Reproduce the material below word for word, keeping every line and every character unchanged from start to finish.

[Start of section]

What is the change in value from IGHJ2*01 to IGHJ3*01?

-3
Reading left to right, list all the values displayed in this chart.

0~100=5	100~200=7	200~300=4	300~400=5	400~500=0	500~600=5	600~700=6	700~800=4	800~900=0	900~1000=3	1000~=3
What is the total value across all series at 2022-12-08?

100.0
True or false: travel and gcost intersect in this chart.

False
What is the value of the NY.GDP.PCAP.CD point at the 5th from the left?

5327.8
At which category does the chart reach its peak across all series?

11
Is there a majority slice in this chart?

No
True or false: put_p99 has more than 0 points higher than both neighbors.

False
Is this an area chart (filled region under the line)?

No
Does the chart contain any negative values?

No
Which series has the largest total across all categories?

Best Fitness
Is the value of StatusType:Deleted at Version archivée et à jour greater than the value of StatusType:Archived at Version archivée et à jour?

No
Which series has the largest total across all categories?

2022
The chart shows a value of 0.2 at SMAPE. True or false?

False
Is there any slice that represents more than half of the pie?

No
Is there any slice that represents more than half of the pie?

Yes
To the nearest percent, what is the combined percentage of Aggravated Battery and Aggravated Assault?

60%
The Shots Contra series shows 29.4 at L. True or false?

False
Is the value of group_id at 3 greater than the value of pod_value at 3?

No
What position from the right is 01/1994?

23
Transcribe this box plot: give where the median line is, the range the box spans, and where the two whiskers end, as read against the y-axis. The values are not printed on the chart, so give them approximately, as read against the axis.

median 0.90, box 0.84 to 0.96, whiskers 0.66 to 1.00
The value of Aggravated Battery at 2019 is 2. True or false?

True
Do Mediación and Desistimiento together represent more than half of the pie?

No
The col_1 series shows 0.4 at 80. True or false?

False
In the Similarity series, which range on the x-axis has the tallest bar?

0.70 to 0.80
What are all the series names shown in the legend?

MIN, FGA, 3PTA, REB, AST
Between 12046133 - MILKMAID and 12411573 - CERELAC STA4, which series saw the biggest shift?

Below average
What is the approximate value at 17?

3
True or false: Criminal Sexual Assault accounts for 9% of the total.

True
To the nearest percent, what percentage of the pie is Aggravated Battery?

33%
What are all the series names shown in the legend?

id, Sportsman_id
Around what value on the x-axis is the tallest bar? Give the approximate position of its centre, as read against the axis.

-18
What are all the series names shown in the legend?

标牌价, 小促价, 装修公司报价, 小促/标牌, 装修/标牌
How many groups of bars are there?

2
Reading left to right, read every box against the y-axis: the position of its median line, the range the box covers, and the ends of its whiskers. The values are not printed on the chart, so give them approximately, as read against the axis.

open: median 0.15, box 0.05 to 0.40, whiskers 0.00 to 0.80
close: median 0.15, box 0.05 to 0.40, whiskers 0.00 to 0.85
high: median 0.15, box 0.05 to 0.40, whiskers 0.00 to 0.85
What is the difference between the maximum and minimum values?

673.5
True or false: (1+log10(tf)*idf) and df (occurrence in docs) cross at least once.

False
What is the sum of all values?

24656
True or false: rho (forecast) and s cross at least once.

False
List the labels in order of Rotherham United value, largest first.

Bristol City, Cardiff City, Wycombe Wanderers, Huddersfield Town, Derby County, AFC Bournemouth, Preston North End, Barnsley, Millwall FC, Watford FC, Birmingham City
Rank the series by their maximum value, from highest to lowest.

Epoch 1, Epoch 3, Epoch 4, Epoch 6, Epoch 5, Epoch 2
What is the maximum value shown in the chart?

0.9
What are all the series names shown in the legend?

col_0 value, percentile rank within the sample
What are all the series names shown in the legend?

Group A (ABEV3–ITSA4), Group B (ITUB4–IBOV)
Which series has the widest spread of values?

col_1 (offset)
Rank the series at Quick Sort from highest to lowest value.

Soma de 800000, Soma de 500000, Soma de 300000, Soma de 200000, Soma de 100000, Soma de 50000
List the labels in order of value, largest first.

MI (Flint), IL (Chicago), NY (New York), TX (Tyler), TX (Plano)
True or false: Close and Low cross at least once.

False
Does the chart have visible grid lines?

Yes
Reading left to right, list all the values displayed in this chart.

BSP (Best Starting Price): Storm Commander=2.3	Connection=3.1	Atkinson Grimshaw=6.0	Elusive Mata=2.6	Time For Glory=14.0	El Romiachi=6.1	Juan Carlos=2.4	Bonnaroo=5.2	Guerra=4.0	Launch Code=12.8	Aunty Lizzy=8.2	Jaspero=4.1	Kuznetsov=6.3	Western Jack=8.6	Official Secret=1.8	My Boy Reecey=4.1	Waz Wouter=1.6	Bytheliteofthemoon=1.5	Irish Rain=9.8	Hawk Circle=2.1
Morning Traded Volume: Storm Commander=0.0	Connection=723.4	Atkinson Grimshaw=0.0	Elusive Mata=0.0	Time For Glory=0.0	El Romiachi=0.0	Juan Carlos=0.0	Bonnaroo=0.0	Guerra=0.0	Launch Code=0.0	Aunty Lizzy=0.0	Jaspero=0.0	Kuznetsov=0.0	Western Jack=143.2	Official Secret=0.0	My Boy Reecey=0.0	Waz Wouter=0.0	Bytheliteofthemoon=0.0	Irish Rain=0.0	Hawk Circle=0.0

[End of section]

REPLY
What is the change in value from IGHJ2*01 to IGHJ3*01?

-3
Reading left to right, list all the values displayed in this chart.

0~100=5	100~200=7	200~300=4	300~400=5	400~500=0	500~600=5	600~700=6	700~800=4	800~900=0	900~1000=3	1000~=3
What is the total value across all series at 2022-12-08?

100.0
True or false: travel and gcost intersect in this chart.

False
What is the value of the NY.GDP.PCAP.CD point at the 5th from the left?

5327.8
At which category does the chart reach its peak across all series?

11
Is there a majority slice in this chart?

No
True or false: put_p99 has more than 0 points higher than both neighbors.

False
Is this an area chart (filled region under the line)?

No
Does the chart contain any negative values?

No
Which series has the largest total across all categories?

Best Fitness
Is the value of StatusType:Deleted at Version archivée et à jour greater than the value of StatusType:Archived at Version archivée et à jour?

No
Which series has the largest total across all categories?

2022
The chart shows a value of 0.2 at SMAPE. True or false?

False
Is there any slice that represents more than half of the pie?

No
Is there any slice that represents more than half of the pie?

Yes
To the nearest percent, what is the combined percentage of Aggravated Battery and Aggravated Assault?

60%
The Shots Contra series shows 29.4 at L. True or false?

False
Is the value of group_id at 3 greater than the value of pod_value at 3?

No
What position from the right is 01/1994?

23
Transcribe this box plot: give where the median line is, the range the box spans, and where the two whiskers end, as read against the y-axis. The values are not printed on the chart, so give them approximately, as read against the axis.

median 0.90, box 0.84 to 0.96, whiskers 0.66 to 1.00
The value of Aggravated Battery at 2019 is 2. True or false?

True
Do Mediación and Desistimiento together represent more than half of the pie?

No
The col_1 series shows 0.4 at 80. True or false?

False
In the Similarity series, which range on the x-axis has the tallest bar?

0.70 to 0.80
What are all the series names shown in the legend?

MIN, FGA, 3PTA, REB, AST
Between 12046133 - MILKMAID and 12411573 - CERELAC STA4, which series saw the biggest shift?

Below average
What is the approximate value at 17?

3
True or false: Criminal Sexual Assault accounts for 9% of the total.

True
To the nearest percent, what percentage of the pie is Aggravated Battery?

33%
What are all the series names shown in the legend?

id, Sportsman_id
Around what value on the x-axis is the tallest bar? Give the approximate position of its centre, as read against the axis.

-18
What are all the series names shown in the legend?

标牌价, 小促价, 装修公司报价, 小促/标牌, 装修/标牌
How many groups of bars are there?

2
Reading left to right, read every box against the y-axis: the position of its median line, the range the box covers, and the ends of its whiskers. The values are not printed on the chart, so give them approximately, as read against the axis.

open: median 0.15, box 0.05 to 0.40, whiskers 0.00 to 0.80
close: median 0.15, box 0.05 to 0.40, whiskers 0.00 to 0.85
high: median 0.15, box 0.05 to 0.40, whiskers 0.00 to 0.85
What is the difference between the maximum and minimum values?

673.5
True or false: (1+log10(tf)*idf) and df (occurrence in docs) cross at least once.

False
What is the sum of all values?

24656
True or false: rho (forecast) and s cross at least once.

False
List the labels in order of Rotherham United value, largest first.

Bristol City, Cardiff City, Wycombe Wanderers, Huddersfield Town, Derby County, AFC Bournemouth, Preston North End, Barnsley, Millwall FC, Watford FC, Birmingham City
Rank the series by their maximum value, from highest to lowest.

Epoch 1, Epoch 3, Epoch 4, Epoch 6, Epoch 5, Epoch 2
What is the maximum value shown in the chart?

0.9
What are all the series names shown in the legend?

col_0 value, percentile rank within the sample
What are all the series names shown in the legend?

Group A (ABEV3–ITSA4), Group B (ITUB4–IBOV)
Which series has the widest spread of values?

col_1 (offset)
Rank the series at Quick Sort from highest to lowest value.

Soma de 800000, Soma de 500000, Soma de 300000, Soma de 200000, Soma de 100000, Soma de 50000
List the labels in order of value, largest first.

MI (Flint), IL (Chicago), NY (New York), TX (Tyler), TX (Plano)
True or false: Close and Low cross at least once.

False
Does the chart have visible grid lines?

Yes
Reading left to right, list all the values displayed in this chart.

BSP (Best Starting Price): Storm Commander=2.3	Connection=3.1	Atkinson Grimshaw=6.0	Elusive Mata=2.6	Time For Glory=14.0	El Romiachi=6.1	Juan Carlos=2.4	Bonnaroo=5.2	Guerra=4.0	Launch Code=12.8	Aunty Lizzy=8.2	Jaspero=4.1	Kuznetsov=6.3	Western Jack=8.6	Official Secret=1.8	My Boy Reecey=4.1	Waz Wouter=1.6	Bytheliteofthemoon=1.5	Irish Rain=9.8	Hawk Circle=2.1
Morning Traded Volume: Storm Commander=0.0	Connection=723.4	Atkinson Grimshaw=0.0	Elusive Mata=0.0	Time For Glory=0.0	El Romiachi=0.0	Juan Carlos=0.0	Bonnaroo=0.0	Guerra=0.0	Launch Code=0.0	Aunty Lizzy=0.0	Jaspero=0.0	Kuznetsov=0.0	Western Jack=143.2	Official Secret=0.0	My Boy Reecey=0.0	Waz Wouter=0.0	Bytheliteofthemoon=0.0	Irish Rain=0.0	Hawk Circle=0.0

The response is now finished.